Design image – prepare your Ab Initio application package to run in containers
Build image – assemble the application image with all run-time dependencies
Publish image – publish the image to private image registry
Design Kubernetes-application – prepare the environment-specific configuration of your application
Configure application – prepare the environment-specific configuration of your application

In most use cases, you will need an automated Continuous Integration process and tools to perform these steps above as soon as your data applications are growing rapidly. We distinguish two loose-coupled flows of this process:

Continuous Integration of Ab Initio application Docker-image
Continuous Integration of Kubernetes application and environment-specific configuration

Design Docker-image

Design an Ab Initio data application image specification so that it is runnable inside a container runtime environment:

Include all run-time dependencies (e.g. Co>Operating system, database drivers, JRE, etc.);
Separate configuration from the app image – you need to avoid environment-specific configurations inside the application image;
Optimize the structure of your image so that it contains a minimal number of layers with maximum caching in mind.

As a result, you’ll get an application image specification that can then be used at the build stage.

Build image

This means assembling the application image according to a specification – usually on some dedicated build host. We prefer using Docker to build the images as an enterprise standard, but you can choose from various available options like containerd, Kaniko, and others.

As an output, you’ll get an application image stored in the local Docker registry on a build host.

Publish image

Once your image is ready, you need to publish it to some Docker-image private registry (like Amazon ECR) accessible by your Kubernetes cluster. At this step, we also recommend performing the automatic security scan (at least for major changes).

Design Kubernetes-application

With the previous stage, you can run your application in any container runtime (Docker, containerd and others), but to get most of the benefits, you need to design an application configuration to run it using Kubernetes as an orchestration system.
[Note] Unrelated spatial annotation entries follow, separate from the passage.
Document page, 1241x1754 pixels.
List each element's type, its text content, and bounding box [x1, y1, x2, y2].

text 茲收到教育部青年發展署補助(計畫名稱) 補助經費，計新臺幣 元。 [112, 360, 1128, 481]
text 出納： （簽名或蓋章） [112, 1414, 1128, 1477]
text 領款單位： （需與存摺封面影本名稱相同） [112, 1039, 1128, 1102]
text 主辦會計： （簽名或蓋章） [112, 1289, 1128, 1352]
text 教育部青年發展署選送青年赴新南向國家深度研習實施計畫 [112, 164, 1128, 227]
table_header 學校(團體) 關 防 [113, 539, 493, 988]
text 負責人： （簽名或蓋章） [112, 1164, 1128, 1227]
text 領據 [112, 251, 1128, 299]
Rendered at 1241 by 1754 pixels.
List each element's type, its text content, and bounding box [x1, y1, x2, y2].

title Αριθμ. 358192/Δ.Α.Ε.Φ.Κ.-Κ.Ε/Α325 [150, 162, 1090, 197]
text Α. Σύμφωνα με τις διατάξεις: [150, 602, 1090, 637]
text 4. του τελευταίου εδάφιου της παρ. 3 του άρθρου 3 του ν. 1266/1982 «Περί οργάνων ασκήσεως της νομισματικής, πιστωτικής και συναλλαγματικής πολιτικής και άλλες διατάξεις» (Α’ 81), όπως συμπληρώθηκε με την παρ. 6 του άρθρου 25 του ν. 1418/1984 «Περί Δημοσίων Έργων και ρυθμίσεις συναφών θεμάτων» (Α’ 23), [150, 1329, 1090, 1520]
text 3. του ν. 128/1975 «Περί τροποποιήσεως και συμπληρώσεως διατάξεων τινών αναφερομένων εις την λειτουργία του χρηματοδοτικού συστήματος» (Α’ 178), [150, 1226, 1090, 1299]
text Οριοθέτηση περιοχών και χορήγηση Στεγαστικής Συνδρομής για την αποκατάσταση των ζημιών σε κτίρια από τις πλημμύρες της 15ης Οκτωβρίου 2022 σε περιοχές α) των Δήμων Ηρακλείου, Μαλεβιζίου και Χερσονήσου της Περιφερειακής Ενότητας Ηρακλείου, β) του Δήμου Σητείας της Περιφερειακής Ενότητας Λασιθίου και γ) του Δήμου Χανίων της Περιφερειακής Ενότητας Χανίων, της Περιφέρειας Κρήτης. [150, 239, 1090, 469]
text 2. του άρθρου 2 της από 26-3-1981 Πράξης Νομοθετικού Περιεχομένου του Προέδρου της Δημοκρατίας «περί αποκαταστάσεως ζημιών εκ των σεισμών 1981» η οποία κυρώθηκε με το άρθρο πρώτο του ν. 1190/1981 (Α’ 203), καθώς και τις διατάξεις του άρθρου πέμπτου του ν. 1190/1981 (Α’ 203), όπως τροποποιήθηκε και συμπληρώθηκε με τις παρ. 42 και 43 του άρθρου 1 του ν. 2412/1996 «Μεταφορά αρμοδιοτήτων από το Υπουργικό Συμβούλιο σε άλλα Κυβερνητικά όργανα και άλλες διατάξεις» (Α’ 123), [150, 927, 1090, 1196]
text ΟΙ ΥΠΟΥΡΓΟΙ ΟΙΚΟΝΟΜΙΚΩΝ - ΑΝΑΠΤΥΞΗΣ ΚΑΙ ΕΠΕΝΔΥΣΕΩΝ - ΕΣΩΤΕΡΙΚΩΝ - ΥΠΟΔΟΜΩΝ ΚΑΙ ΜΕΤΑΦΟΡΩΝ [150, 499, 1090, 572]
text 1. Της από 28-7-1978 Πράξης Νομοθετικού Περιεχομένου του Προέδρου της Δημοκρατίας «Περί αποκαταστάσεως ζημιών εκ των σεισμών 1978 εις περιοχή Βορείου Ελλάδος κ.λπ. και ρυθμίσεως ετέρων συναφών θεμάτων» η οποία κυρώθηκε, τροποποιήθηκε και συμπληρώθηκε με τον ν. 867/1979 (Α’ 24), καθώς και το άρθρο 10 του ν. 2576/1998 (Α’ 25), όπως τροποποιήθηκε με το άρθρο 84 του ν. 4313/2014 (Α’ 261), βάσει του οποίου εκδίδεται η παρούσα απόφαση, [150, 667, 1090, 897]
We recommend using package managers (like Helm) to simplify the design and further roll-out / roll-back operations of Kubernetes applications.

Configure Kubernetes-application

Setup of configuration elements of your application is decoupled from the application image design and even from Kubernetes-application design process:

It should reflect the target environment setup – i.e., data volume mounts, database connection strings, secrets, and other environment-specific parameters of the Ab Initio application.
It should also contain all required configuration files if your application design requires them.

We recommend putting all configuration elements under a source-control system to enable the versioning and release management process to run easier.

How to deploy your Ab Initio application?

The deployment process is usually automated in the CD pipeline, and we recognize several steps:

Choose the target environment – Kubernetes cluster
Deploy your application to the target Kubernetes together with environment-specific setup, i.e., connections to specific databases, file paths, credentials, etc..
In SIT environment, we also run automated integration and regression tests as part of the deployment pipeline.
Quality gateway checks – if the quality criteria pass, then report the deployment success; otherwise, roll back the deployment.

Further insights

Using Kubernetes as an orchestration system implies that your Ab Initio application design respects important topics:

Security – design your applications so that they apply the best security practices for Kubernetes applications.
Data parallelism – avoid using the standard approach with a multi-file system since data parallelism is supported differently within the Kubernetes cluster.
File operations – use cloud storage, like S3 object store, or consider persistent volumes if you want to retain your data if your app dies during an incident.